Task:
Would you copy every line of the listing below that includes the word "sectores"?

★ ★ ★ ★ ★

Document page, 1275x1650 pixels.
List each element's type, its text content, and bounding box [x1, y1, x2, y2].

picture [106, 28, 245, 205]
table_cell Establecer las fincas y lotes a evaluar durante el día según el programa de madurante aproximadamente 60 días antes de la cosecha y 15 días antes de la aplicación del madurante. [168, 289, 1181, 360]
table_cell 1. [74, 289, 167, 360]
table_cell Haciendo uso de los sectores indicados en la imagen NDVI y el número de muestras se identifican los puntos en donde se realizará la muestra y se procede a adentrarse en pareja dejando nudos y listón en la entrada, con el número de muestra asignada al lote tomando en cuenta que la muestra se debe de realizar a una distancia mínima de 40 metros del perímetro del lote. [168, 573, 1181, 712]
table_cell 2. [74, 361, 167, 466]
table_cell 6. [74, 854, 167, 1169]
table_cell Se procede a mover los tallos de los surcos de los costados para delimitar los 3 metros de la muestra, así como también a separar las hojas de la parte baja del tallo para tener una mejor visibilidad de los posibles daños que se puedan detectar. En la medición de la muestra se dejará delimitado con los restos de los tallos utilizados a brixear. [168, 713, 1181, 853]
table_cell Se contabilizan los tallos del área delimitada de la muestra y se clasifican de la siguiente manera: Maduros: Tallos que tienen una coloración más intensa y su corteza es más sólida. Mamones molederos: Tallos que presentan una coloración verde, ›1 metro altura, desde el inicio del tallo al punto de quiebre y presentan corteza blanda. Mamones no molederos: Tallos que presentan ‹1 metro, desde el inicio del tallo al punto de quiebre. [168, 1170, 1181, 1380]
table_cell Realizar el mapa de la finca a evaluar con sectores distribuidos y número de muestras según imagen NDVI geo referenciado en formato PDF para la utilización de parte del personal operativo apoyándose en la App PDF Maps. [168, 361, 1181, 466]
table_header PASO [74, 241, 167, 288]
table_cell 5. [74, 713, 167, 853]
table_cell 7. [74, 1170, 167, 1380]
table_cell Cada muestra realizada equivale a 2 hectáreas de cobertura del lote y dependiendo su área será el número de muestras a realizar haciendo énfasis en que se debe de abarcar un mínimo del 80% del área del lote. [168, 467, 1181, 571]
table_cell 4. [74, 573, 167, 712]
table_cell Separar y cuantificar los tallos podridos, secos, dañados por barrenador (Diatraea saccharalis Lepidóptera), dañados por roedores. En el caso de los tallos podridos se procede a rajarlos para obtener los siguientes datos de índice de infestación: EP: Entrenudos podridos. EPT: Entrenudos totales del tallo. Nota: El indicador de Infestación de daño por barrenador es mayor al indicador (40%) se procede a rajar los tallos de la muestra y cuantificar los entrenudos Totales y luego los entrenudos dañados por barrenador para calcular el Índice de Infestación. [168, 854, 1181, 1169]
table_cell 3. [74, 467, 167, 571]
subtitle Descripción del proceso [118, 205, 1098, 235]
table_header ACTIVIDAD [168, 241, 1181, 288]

★ ★ ★ ★ ★

Answer below:
table_cell Haciendo uso de los sectores indicados en la imagen NDVI y el número de muestras se identifican los puntos en donde se realizará la muestra y se procede a adentrarse en pareja dejando nudos y listón en la entrada, con el número de muestra asignada al lote tomando en cuenta que la muestra se debe de realizar a una distancia mínima de 40 metros del perímetro del lote. [168, 573, 1181, 712]
table_cell Realizar el mapa de la finca a evaluar con sectores distribuidos y número de muestras según imagen NDVI geo referenciado en formato PDF para la utilización de parte del personal operativo apoyándose en la App PDF Maps. [168, 361, 1181, 466]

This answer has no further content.